A intervenção pedagógica, em uma perspectiva inclusiva, deverá considerar que a diversidade está presente em sala de aula e que as diferentes formas de aprender enriquecem o processo educacional. Nela, o professor-educador assume grande responsabilidade na superação de barreiras de atitudes discriminatórias em relação às diferenças dentro da escola. No seu estabelecimento, maneiras diversificadas de organizar o tempo e o espaço pedagógicos precisam ser previstas para o sucesso escolar, respeitando os estilos e os ritmos de aprendizagem e planejando estratégias e recursos utilizados, adequando-os às necessidades dos alunos. Considerando esta perspectiva, é importante avaliar: I. Qual é o ritmo de sua aprendizagem diante dos mais diversos conteúdos curriculares; se sua aprendizagem é lenta, normal ou rápida. II. A interação com os colegas dentro e fora de sala de aula e a interação do professor e aluno com professor e com os demais profissionais da escola, além de observar se está motivado para realizar as propostas intraclasse e extraclasse. III. Se necessita de recursos adicionais, como auxílio de materiais concretos para resolver o proposto e se solicita de apoio e auxílio do colega ou do professor para as atividades.

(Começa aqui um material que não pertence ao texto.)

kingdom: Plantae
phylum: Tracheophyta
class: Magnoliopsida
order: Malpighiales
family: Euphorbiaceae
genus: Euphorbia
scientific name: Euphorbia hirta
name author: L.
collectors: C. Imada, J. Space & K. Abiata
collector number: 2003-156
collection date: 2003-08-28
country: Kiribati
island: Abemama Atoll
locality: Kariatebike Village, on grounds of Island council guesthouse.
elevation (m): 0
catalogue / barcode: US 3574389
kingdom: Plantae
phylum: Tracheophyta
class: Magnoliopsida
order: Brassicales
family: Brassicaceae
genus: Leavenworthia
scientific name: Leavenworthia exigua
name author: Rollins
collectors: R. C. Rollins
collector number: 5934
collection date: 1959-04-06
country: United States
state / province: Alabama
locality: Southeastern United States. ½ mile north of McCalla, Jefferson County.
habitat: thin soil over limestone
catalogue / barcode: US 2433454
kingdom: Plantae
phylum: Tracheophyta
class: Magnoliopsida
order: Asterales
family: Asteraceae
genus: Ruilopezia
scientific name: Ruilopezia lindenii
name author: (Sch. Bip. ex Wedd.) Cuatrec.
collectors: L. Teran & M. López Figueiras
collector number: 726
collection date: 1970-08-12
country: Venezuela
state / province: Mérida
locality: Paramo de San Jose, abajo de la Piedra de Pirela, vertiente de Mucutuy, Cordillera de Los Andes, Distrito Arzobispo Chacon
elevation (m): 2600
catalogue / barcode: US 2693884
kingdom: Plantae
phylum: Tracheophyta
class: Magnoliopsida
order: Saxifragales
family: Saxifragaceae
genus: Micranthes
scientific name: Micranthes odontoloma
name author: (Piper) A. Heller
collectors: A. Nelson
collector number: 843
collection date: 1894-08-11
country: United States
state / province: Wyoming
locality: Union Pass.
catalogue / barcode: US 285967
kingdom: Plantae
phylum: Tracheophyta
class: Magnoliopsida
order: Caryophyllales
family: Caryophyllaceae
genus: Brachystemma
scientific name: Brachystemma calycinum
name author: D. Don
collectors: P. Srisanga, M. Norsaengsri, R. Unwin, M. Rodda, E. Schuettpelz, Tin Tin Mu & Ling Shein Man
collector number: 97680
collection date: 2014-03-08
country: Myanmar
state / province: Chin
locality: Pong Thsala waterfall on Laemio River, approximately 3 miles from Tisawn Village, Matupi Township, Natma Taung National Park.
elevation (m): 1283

IV. Seu desenvolvimento frente às práticas pedagógicas propostas e o bem-estar de todos nas salas de aula, não importando as competências e habilidades dominadas pelos alunos. Está correto o que se afirma em
- A)I, II, III e IV.
Errada, porque o item IV está incorreto ao afirmar que as competências e habilidades dos alunos não importam.
- B)I e III, apenas.
Errada, porque o item II também é correto na perspectiva inclusiva, não podendo ser descartado.
- C)II e IV, apenas.
Errada, porque os itens I e III são válidos, mas o II também deve ser considerado na avaliação inclusiva.
- D)I, II e III, apenas.
Certa, porque a avaliação inclusiva considera ritmo, interação e necessidades de apoio, excluindo apenas o item IV.
Gabarito: D
A questão trata da avaliação pedagógica em uma perspectiva inclusiva, que não olha apenas para a nota final, mas para o processo de aprendizagem do aluno. Em sala inclusiva, o professor observa ritmos, formas de participação, necessidades de apoio e como o estudante interage com colegas e adultos. Isso está alinhado com a ideia de educação inclusiva prevista na LDB e reforçada pela Política Nacional de Educação Especial na Perspectiva da Educação Inclusiva, que pede organização de práticas e recursos para atender a diversidade. No item I, faz sentido considerar o ritmo de aprendizagem, porque os alunos não aprendem todos no mesmo tempo ou do mesmo jeito. No item II, a observação da interação social e da motivação também é pertinente, já que aprender envolve convivência, participação e vínculo com a escola. No item III, a necessidade de recursos adicionais e de apoio do professor ou do colega é outro aspecto central da inclusão, pois adaptações e mediações podem ser indispensáveis para garantir acesso ao conteúdo. Já o item IV derrapa feio: ele afirma que não importam as competências e habilidades dominadas pelos alunos, e isso contraria totalmente a avaliação inclusiva. Na verdade, essas competências e habilidades são justamente parte do que deve ser observado, porque o objetivo é acompanhar avanços, identificar barreiras e planejar intervenções mais adequadas. Por isso, o gabarito é a letra D. Estão corretos os itens I, II e III, enquanto o IV está incorreto por desconsiderar o desenvolvimento real do estudante e o foco da avaliação pedagógica inclusiva.